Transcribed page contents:
++++++++++++++++++++

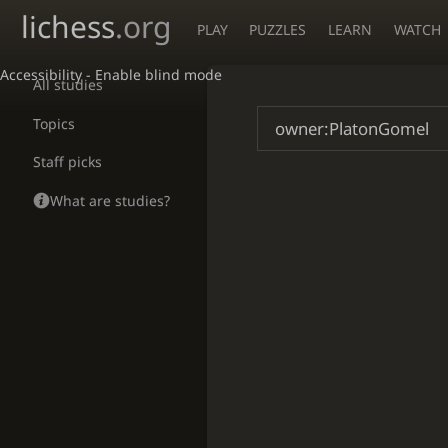
lichess
.org
PLAY
PUZZLES
LEARN
WATCH
Accessibility - Enable blind mode
All studies
Topics
Staff picks
What are studies?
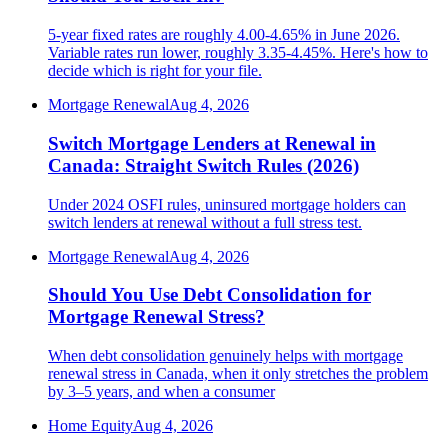
5-year fixed rates are roughly 4.00-4.65% in June 2026.
Variable rates run lower, roughly 3.35-4.45%. Here's how to
decide which is right for your file.
Mortgage Renewal
Aug 4, 2026
Switch Mortgage Lenders at Renewal in
Canada: Straight Switch Rules (2026)
Under 2024 OSFI rules, uninsured mortgage holders can
switch lenders at renewal without a full stress test.
Mortgage Renewal
Aug 4, 2026
Should You Use Debt Consolidation for
Mortgage Renewal Stress?
When debt consolidation genuinely helps with mortgage
renewal stress in Canada, when it only stretches the problem
by 3–5 years, and when a consumer
Home Equity
Aug 4, 2026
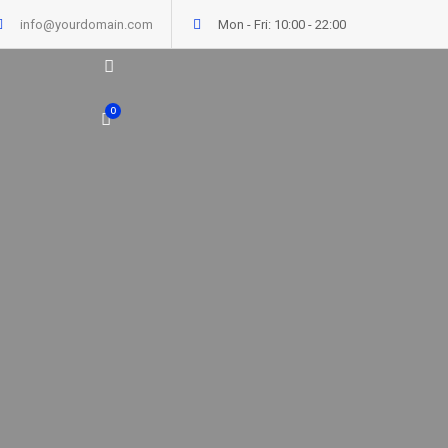
info@yourdomain.com
Mon - Fri: 10:00 - 22:00
0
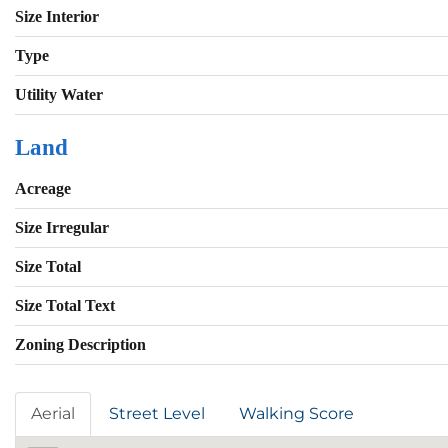
Size Interior
Type
Utility Water
Land
Acreage
Size Irregular
Size Total
Size Total Text
Zoning Description
Aerial
Street Level
Walking Score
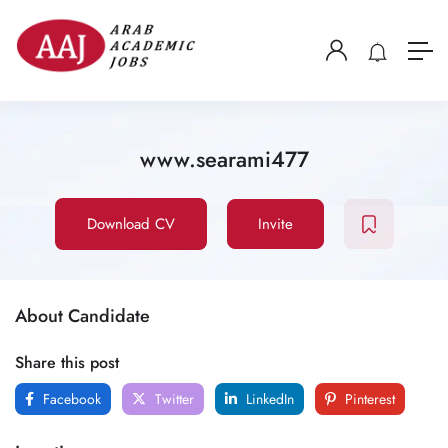
www.searami477
Download CV
Invite
About Candidate
Share this post
Facebook
Twitter
LinkedIn
Pinterest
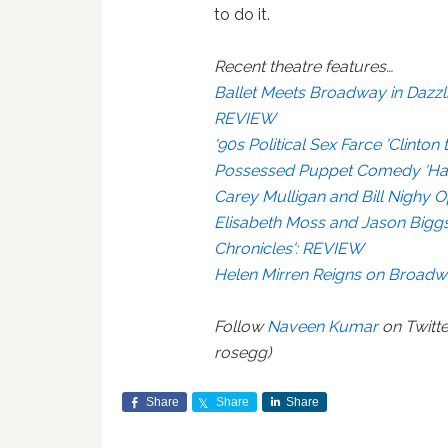
to do it.
Recent theatre features…
Ballet Meets Broadway in Dazzli
REVIEW
'90s Political Sex Farce 'Clint
Possessed Puppet Comedy 'Ha
Carey Mulligan and Bill Nighy 
Elisabeth Moss and Jason Bigg
Chronicles': REVIEW
Helen Mirren Reigns on Broadw
Follow
Naveen Kumar
on Twitte
rosegg)
Share
Share
Share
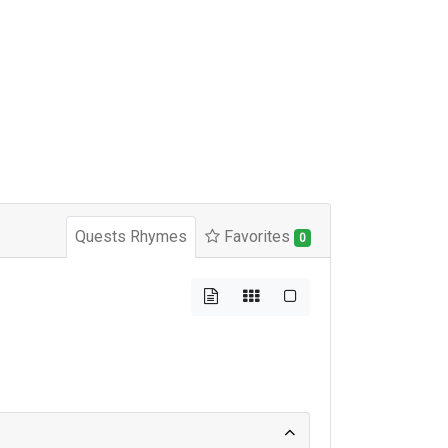
Quests Rhymes
Favorites
0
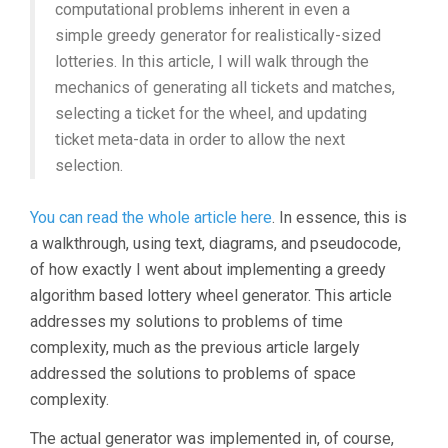
computational problems inherent in even a
simple greedy generator for realistically-sized
lotteries. In this article, I will walk through the
mechanics of generating all tickets and matches,
selecting a ticket for the wheel, and updating
ticket meta-data in order to allow the next
selection.
You can read the whole article here
. In essence, this is
a walkthrough, using text, diagrams, and pseudocode,
of how exactly I went about implementing a greedy
algorithm based lottery wheel generator. This article
addresses my solutions to problems of time
complexity, much as the previous article largely
addressed the solutions to problems of space
complexity.
The actual generator was implemented in, of course,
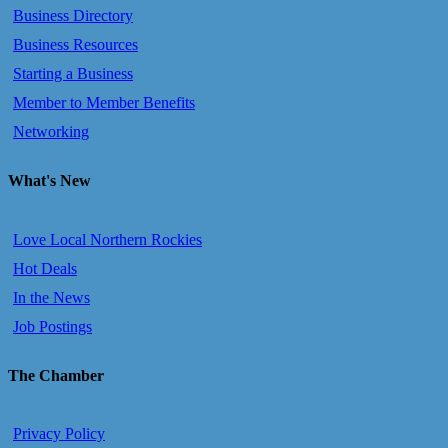
Business Directory
Business Resources
Starting a Business
Member to Member Benefits
Networking
What's New
Love Local Northern Rockies
Hot Deals
In the News
Job Postings
The Chamber
Privacy Policy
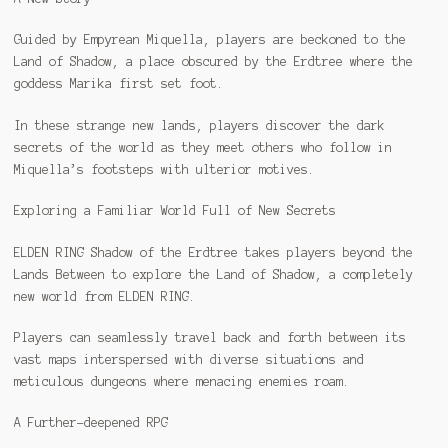
Guided by Empyrean Miquella, players are beckoned to the
Land of Shadow, a place obscured by the Erdtree where the
goddess Marika first set foot.
In these strange new lands, players discover the dark
secrets of the world as they meet others who follow in
Miquella’s footsteps with ulterior motives.
Exploring a Familiar World Full of New Secrets
ELDEN RING Shadow of the Erdtree takes players beyond the
Lands Between to explore the Land of Shadow, a completely
new world from ELDEN RING.
Players can seamlessly travel back and forth between its
vast maps interspersed with diverse situations and
meticulous dungeons where menacing enemies roam.
A Further-deepened RPG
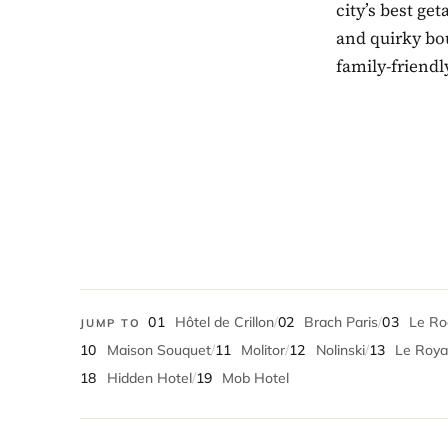
city’s best ge
and quirky bou
family-friendl
01
Hôtel de Crillon
/
02
Brach Paris
/
03
Le Roc
JUMP TO
10
Maison Souquet
/
11
Molitor
/
12
Nolinski
/
13
Le Royal
18
Hidden Hotel
/
19
Mob Hotel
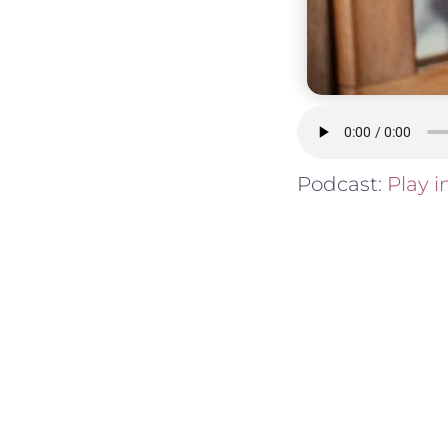
Podcast:
Play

++++++++++++++++++++

- **EXERCISE INSTRUCTIONS**
What lines above contain the string "article"? Copy all of them.

- **YOUR SOLUTION**
lotteries. In this article, I will walk through the
You can read the whole article here
algorithm based lottery wheel generator. This article
complexity, much as the previous article largely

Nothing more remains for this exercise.